The ratio considers all assets, current and fixed. Fixed assets include property and equipment. Examples of current assets include inventory and accounts receivable.

How to Calculate the Total Asset Turnover Ratio

The equation to calculate a company's total asset turnover ratio is:

Net Sales/Total Assets = # Times

To interpret this, note that the lower the total asset turnover ratio (the lower the # Times), as compared to historical data for the firm and industry data, the more sluggish the firm's sales.

A low number, such as from sluggish sales, may indicate a problem with one or more of the asset categories composing total assets — inventory, receivables or fixed assets. The small business owner should analyze the various asset classes to determine in which current or fixed asset the problem lies. The problem could be in more than one area of current or fixed assets.

Interpreting Your Results

Since current assets also include the liquidity ratios, such as the current and quick ratios, a problem with the total asset turnover ratio could also be traced back to these ratios.

Many business problems can be traced back to inventory but certainly not all. The firm could be holding obsolete inventory and not selling inventory fast enough.

With regard to accounts receivable, the firm's collection period could be too long and credit accounts may be on the books too long. Fixed assets, such as property or equipment, could be sitting idle instead of being used to their full capacity.
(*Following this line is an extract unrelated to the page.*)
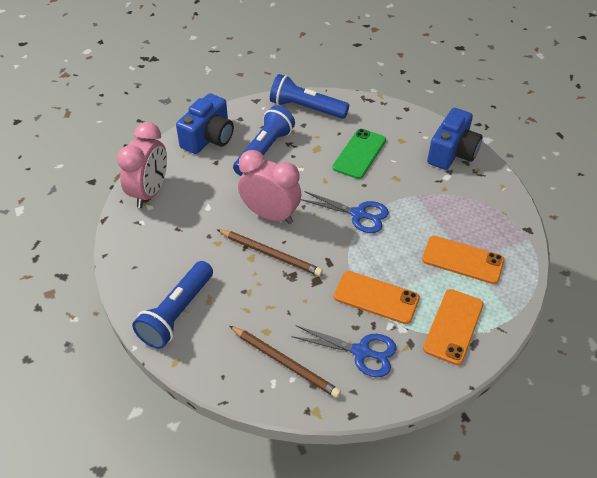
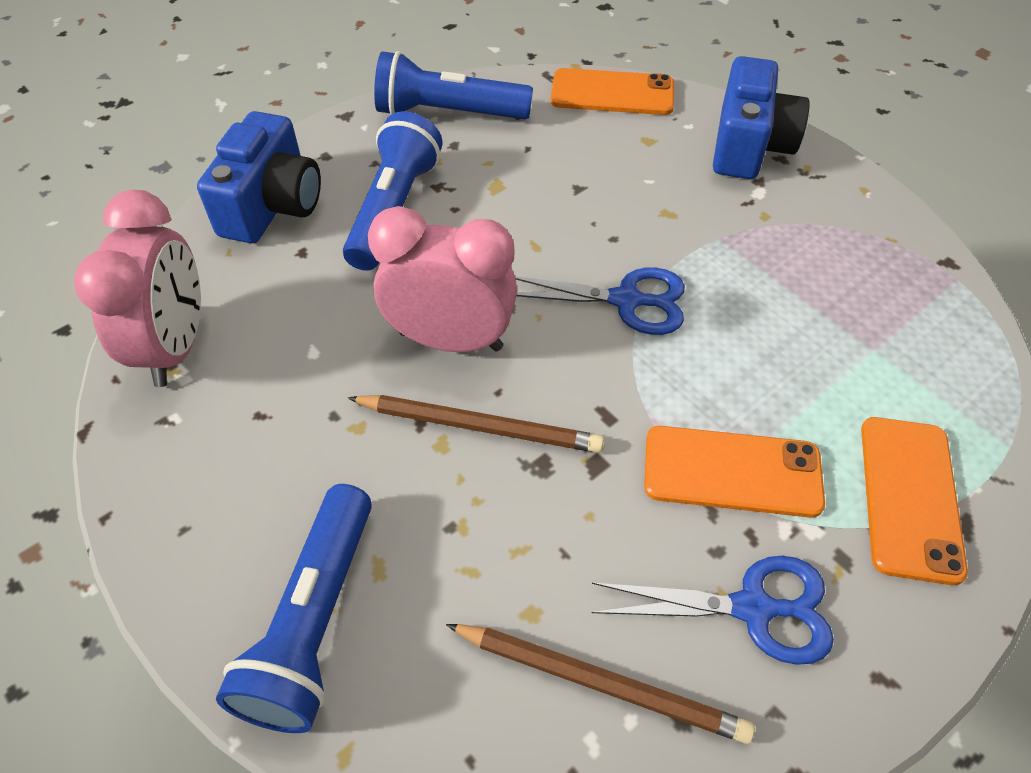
camera: 15 degrees left, 5 degrees up
(359, 154) = (581, 180): green phone -> none
(462, 260) = (862, 350): orange phone -> orange phone (612, 93)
All of these issues could lower the total asset turnover ratio.

When comparing the total asset turnover ratio for one company to another, you need to make sure you're comparing apples to apples — only use companies that are in the same industry, or your results won't be valid. For example, you can't compare the ratio for a company in the retail clothing industry to one in the automobile industry.

Total Asset Turnover Ratio: Good and Bad

What if the total asset turnover is excellent as compared to historical data for the firm and to industry data? That means your firm is utilizing all its assets (its asset base) efficiently to generate sales and that is a very good thing.

But on the other hand, what if your total asset turnover ratio doesn't stand up to that of other companies in your sector? You might want to consider delaying the purchase of equipment or facilities, limit purchases of inventory to only what is immediately needed, consider consolidating or closing underutilized facilities or stores, or make more efficient use of your sales force.

Ultimately, total asset turnover ratio is a good barometer for the health of your business. Used wisely, it can help to fine-tune your activities and generate more profit.